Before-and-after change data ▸
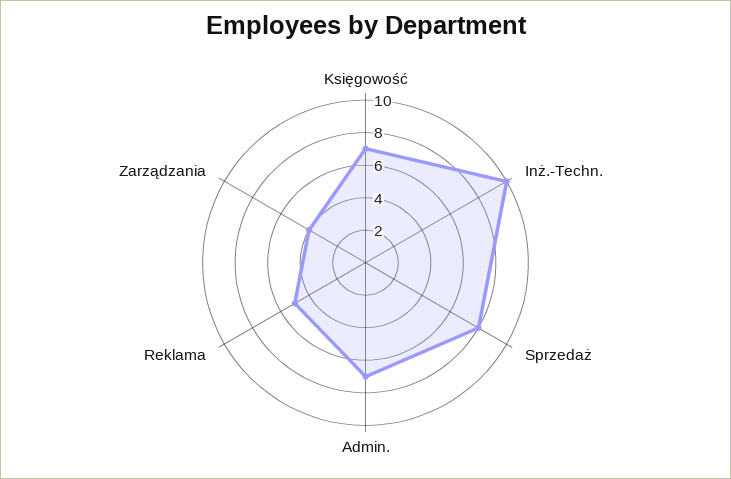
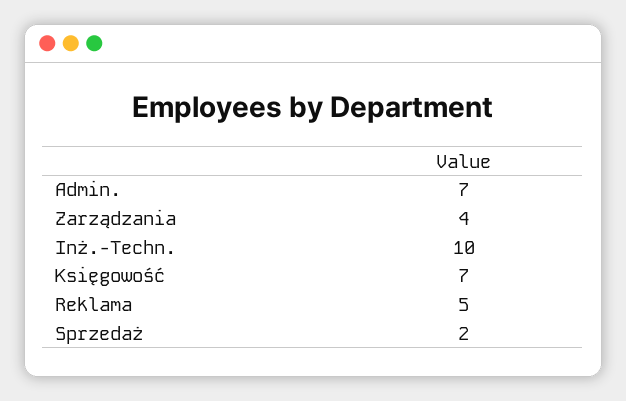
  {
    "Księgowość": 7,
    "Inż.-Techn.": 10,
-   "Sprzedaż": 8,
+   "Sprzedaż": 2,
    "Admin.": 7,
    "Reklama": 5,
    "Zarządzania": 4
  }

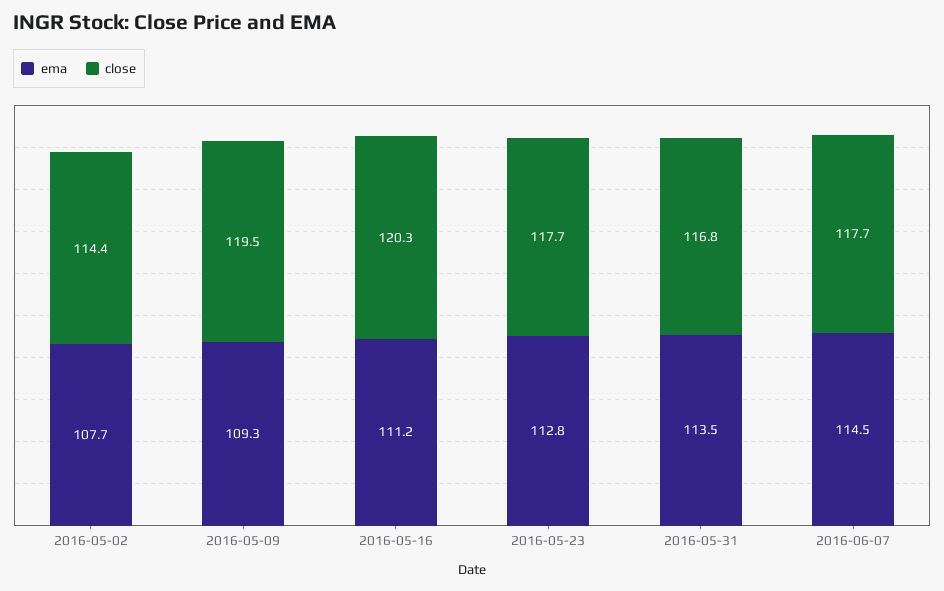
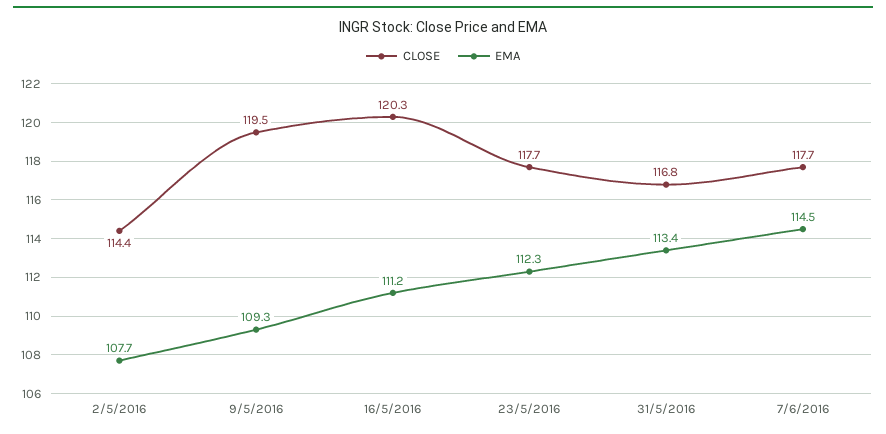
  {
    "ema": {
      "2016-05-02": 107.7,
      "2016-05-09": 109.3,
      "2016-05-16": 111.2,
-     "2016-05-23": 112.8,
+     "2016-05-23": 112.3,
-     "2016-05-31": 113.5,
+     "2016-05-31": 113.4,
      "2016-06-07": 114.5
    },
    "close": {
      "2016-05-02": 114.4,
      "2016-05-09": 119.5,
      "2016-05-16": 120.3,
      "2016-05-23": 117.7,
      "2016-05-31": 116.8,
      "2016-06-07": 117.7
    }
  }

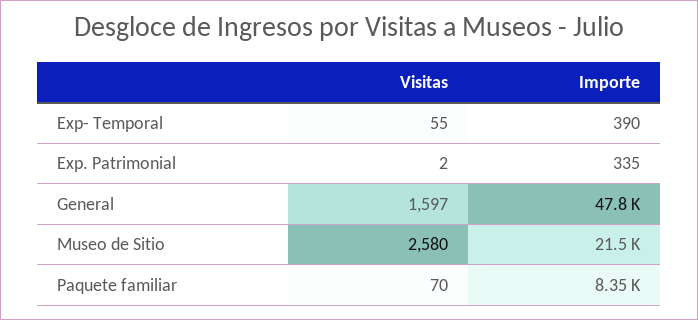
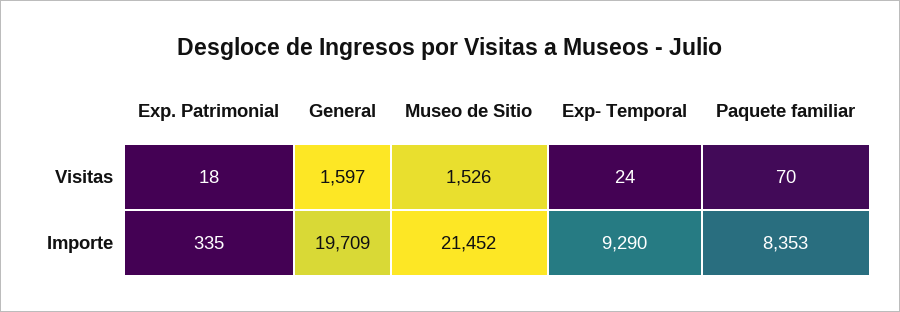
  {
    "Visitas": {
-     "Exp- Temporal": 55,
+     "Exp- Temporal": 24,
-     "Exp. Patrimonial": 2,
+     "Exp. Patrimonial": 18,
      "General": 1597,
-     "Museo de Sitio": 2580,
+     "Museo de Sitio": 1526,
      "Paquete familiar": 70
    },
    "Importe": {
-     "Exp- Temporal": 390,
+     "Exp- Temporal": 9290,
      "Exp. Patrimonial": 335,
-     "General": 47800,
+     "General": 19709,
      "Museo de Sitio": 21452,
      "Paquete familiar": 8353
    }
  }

Exercise prompt ▸
Which lines above hold the word "Sitio"? Copy each of them.

Answer to the exercise ▸
-     "Museo de Sitio": 2580,
+     "Museo de Sitio": 1526,
      "Museo de Sitio": 21452,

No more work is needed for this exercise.